### Task objective:
Among the entries, find the lines with the string "TRIANGLE" and report them.

(Collected data)

-- -- --

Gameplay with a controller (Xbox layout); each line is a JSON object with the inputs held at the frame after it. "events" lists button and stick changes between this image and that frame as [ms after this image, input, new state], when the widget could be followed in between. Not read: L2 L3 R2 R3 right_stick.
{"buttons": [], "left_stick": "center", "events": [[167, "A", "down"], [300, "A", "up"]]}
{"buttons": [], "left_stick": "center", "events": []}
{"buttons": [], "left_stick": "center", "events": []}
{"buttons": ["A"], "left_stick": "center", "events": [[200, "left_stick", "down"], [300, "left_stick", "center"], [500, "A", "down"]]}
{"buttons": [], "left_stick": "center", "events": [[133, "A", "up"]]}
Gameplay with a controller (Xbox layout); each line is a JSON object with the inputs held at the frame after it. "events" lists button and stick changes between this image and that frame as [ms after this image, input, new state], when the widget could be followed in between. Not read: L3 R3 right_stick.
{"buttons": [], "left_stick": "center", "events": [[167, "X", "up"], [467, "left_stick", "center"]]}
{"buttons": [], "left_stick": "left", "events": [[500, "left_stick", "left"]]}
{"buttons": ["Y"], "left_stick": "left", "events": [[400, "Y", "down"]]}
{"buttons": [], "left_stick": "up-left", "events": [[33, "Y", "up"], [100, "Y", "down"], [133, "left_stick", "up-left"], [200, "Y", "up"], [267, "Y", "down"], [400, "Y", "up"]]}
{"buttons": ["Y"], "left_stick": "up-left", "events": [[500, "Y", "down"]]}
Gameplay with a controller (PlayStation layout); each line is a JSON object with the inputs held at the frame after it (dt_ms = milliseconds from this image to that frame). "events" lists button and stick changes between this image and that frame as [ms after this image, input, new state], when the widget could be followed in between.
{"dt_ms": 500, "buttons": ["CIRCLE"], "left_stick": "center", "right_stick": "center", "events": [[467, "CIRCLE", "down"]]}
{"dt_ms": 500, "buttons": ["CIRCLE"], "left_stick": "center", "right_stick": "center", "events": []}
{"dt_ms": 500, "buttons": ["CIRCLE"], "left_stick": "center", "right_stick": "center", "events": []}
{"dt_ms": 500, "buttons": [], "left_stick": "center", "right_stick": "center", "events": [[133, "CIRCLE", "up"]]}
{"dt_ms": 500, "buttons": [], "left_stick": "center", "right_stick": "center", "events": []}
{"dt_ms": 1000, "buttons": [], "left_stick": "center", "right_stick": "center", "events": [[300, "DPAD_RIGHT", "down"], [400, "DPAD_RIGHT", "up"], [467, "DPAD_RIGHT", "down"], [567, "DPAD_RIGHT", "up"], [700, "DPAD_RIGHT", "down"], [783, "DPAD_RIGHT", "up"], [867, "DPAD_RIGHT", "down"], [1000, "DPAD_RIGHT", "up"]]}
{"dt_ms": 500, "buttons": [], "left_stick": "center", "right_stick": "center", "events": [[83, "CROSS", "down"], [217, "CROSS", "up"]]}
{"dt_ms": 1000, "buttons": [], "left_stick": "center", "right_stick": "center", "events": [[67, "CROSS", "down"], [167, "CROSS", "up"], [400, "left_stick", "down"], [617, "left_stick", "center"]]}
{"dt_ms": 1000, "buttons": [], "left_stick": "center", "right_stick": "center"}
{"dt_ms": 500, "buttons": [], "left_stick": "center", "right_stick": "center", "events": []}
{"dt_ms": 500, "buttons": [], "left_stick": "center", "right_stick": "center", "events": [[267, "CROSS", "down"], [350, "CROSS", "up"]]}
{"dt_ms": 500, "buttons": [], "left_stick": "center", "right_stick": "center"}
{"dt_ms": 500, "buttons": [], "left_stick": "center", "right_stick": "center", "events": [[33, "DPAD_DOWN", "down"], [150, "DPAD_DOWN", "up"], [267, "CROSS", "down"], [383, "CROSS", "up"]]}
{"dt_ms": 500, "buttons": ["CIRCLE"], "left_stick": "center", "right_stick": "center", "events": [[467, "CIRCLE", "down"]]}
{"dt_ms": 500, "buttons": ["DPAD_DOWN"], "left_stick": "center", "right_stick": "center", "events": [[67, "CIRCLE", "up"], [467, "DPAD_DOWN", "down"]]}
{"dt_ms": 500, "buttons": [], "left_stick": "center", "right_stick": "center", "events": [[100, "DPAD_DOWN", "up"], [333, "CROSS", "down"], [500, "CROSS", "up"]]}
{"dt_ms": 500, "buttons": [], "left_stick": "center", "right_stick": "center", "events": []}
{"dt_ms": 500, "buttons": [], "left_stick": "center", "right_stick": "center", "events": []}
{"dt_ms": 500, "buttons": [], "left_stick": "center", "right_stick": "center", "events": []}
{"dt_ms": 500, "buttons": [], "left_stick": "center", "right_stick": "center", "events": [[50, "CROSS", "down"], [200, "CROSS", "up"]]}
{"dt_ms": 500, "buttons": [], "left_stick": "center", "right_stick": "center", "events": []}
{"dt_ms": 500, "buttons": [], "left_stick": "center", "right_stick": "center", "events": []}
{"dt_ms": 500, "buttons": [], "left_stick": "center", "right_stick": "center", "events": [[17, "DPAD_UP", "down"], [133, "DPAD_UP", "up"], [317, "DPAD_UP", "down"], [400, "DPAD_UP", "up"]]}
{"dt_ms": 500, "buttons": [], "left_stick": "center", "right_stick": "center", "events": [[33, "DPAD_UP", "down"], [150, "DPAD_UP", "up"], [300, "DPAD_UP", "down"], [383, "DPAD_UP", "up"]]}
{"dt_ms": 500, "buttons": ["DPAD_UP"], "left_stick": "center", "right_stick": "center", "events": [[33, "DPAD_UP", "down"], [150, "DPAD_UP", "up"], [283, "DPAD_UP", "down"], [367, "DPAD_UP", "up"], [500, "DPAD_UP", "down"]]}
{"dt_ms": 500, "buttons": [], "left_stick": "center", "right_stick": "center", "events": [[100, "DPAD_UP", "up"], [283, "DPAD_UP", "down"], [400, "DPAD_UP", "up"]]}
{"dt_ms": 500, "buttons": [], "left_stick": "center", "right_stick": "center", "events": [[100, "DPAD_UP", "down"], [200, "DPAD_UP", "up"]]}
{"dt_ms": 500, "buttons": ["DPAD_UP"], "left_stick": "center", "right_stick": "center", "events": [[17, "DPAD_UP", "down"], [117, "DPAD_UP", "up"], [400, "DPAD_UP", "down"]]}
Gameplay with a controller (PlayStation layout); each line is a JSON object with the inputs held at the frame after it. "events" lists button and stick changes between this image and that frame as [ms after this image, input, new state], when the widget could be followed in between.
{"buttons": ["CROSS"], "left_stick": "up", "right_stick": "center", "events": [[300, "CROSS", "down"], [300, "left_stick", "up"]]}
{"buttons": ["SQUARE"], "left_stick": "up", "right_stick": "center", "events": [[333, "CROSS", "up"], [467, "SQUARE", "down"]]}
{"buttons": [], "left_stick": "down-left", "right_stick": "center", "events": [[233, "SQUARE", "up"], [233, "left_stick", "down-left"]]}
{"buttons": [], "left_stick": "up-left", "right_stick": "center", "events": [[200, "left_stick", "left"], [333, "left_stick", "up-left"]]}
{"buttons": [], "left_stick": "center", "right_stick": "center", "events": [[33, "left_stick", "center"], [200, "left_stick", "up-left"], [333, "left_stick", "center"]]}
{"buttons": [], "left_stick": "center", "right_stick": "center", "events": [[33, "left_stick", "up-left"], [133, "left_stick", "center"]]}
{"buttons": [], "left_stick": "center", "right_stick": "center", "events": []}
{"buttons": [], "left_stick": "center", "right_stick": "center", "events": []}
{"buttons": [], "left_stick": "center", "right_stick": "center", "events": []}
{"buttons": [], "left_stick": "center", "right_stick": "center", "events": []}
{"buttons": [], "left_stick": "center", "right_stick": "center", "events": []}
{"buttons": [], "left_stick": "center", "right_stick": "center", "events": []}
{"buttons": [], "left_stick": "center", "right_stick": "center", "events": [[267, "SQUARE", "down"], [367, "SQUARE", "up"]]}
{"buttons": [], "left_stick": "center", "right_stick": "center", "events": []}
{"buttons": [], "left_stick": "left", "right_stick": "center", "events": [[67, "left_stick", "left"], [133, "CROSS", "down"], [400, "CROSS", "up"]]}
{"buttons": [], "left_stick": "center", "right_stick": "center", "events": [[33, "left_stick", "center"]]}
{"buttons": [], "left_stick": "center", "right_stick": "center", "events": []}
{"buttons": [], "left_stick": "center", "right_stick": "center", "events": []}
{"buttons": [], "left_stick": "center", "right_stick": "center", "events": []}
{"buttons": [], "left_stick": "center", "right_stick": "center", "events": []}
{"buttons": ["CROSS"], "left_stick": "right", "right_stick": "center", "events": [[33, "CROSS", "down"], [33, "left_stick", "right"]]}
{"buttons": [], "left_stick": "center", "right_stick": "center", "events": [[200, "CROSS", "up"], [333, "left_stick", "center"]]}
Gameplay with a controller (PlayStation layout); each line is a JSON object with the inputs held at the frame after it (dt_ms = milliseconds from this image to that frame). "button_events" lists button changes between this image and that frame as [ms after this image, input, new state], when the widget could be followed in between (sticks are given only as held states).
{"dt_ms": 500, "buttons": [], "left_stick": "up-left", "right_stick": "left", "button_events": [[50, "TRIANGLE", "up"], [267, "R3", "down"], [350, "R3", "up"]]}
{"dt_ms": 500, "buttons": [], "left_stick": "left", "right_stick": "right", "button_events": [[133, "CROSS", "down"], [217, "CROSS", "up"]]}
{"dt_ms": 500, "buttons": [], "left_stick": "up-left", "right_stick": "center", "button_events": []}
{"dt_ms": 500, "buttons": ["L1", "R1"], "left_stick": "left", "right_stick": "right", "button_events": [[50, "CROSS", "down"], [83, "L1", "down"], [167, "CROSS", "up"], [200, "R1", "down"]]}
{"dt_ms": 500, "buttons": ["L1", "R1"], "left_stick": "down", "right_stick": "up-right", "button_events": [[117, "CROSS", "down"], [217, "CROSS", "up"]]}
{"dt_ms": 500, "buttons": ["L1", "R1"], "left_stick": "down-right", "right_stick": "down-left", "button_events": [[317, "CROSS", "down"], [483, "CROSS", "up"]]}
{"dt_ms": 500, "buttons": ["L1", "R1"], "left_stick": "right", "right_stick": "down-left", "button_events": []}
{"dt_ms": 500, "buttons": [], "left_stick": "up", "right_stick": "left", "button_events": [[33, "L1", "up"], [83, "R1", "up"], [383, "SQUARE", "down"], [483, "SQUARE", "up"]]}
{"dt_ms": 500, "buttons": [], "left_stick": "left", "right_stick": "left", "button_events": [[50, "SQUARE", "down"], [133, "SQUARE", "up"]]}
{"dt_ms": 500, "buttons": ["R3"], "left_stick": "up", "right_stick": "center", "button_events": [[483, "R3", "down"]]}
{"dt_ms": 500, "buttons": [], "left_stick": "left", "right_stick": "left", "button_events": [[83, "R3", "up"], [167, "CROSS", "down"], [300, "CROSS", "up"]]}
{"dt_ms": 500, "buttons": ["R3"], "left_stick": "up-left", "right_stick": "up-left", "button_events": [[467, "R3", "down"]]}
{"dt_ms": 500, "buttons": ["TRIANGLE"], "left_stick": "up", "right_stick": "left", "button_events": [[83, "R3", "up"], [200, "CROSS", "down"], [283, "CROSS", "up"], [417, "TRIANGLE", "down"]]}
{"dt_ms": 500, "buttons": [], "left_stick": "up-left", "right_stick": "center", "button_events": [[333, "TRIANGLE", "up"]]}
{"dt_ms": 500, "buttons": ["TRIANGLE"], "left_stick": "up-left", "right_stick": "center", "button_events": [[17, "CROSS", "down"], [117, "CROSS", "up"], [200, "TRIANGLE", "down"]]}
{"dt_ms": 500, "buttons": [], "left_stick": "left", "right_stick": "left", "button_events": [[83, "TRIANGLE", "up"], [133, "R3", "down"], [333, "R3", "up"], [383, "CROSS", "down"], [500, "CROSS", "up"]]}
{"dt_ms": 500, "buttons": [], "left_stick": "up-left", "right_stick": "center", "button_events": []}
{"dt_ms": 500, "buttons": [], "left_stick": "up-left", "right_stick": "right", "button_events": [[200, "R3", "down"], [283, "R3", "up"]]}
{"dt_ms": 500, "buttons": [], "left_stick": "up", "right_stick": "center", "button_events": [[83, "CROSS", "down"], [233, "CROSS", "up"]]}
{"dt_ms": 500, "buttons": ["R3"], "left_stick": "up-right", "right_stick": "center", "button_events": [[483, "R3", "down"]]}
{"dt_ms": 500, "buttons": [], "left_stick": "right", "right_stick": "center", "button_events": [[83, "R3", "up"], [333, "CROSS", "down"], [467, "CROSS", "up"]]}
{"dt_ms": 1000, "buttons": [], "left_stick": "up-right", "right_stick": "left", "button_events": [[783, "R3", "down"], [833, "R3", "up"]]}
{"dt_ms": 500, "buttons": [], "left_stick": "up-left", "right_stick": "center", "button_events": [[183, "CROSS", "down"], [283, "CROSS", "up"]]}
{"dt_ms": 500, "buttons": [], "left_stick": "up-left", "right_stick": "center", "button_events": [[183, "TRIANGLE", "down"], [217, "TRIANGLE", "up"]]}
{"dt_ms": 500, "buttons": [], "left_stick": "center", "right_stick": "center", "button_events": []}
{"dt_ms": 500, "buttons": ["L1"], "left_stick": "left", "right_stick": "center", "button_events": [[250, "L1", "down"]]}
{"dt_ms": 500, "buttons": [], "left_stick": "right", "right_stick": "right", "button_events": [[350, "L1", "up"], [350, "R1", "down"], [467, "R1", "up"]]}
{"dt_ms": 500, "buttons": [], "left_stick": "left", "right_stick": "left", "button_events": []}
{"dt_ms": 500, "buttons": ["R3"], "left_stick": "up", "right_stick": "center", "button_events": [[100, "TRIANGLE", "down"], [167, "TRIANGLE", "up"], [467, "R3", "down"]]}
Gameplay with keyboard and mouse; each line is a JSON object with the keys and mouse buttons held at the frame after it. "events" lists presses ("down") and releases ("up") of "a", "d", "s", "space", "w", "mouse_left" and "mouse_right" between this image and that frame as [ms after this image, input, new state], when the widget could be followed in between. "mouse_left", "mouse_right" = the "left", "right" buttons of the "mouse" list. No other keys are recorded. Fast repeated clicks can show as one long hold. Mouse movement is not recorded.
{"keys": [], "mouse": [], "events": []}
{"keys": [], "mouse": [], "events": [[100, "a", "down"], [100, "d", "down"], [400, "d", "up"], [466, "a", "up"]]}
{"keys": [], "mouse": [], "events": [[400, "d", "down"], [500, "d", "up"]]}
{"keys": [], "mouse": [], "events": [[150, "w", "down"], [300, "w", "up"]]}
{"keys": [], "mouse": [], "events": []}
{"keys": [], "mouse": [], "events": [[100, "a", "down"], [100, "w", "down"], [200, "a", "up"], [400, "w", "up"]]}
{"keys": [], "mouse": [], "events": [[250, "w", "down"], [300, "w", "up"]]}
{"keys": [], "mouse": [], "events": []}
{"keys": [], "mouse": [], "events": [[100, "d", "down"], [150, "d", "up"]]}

-- -- --

### Task output:
{"dt_ms": 500, "buttons": [], "left_stick": "up-left", "right_stick": "left", "button_events": [[50, "TRIANGLE", "up"], [267, "R3", "down"], [350, "R3", "up"]]}
{"dt_ms": 500, "buttons": ["TRIANGLE"], "left_stick": "up", "right_stick": "left", "button_events": [[83, "R3", "up"], [200, "CROSS", "down"], [283, "CROSS", "up"], [417, "TRIANGLE", "down"]]}
{"dt_ms": 500, "buttons": [], "left_stick": "up-left", "right_stick": "center", "button_events": [[333, "TRIANGLE", "up"]]}
{"dt_ms": 500, "buttons": ["TRIANGLE"], "left_stick": "up-left", "right_stick": "center", "button_events": [[17, "CROSS", "down"], [117, "CROSS", "up"], [200, "TRIANGLE", "down"]]}
{"dt_ms": 500, "buttons": [], "left_stick": "left", "right_stick": "left", "button_events": [[83, "TRIANGLE", "up"], [133, "R3", "down"], [333, "R3", "up"], [383, "CROSS", "down"], [500, "CROSS", "up"]]}
{"dt_ms": 500, "buttons": [], "left_stick": "up-left", "right_stick": "center", "button_events": [[183, "TRIANGLE", "down"], [217, "TRIANGLE", "up"]]}
{"dt_ms": 500, "buttons": ["R3"], "left_stick": "up", "right_stick": "center", "button_events": [[100, "TRIANGLE", "down"], [167, "TRIANGLE", "up"], [467, "R3", "down"]]}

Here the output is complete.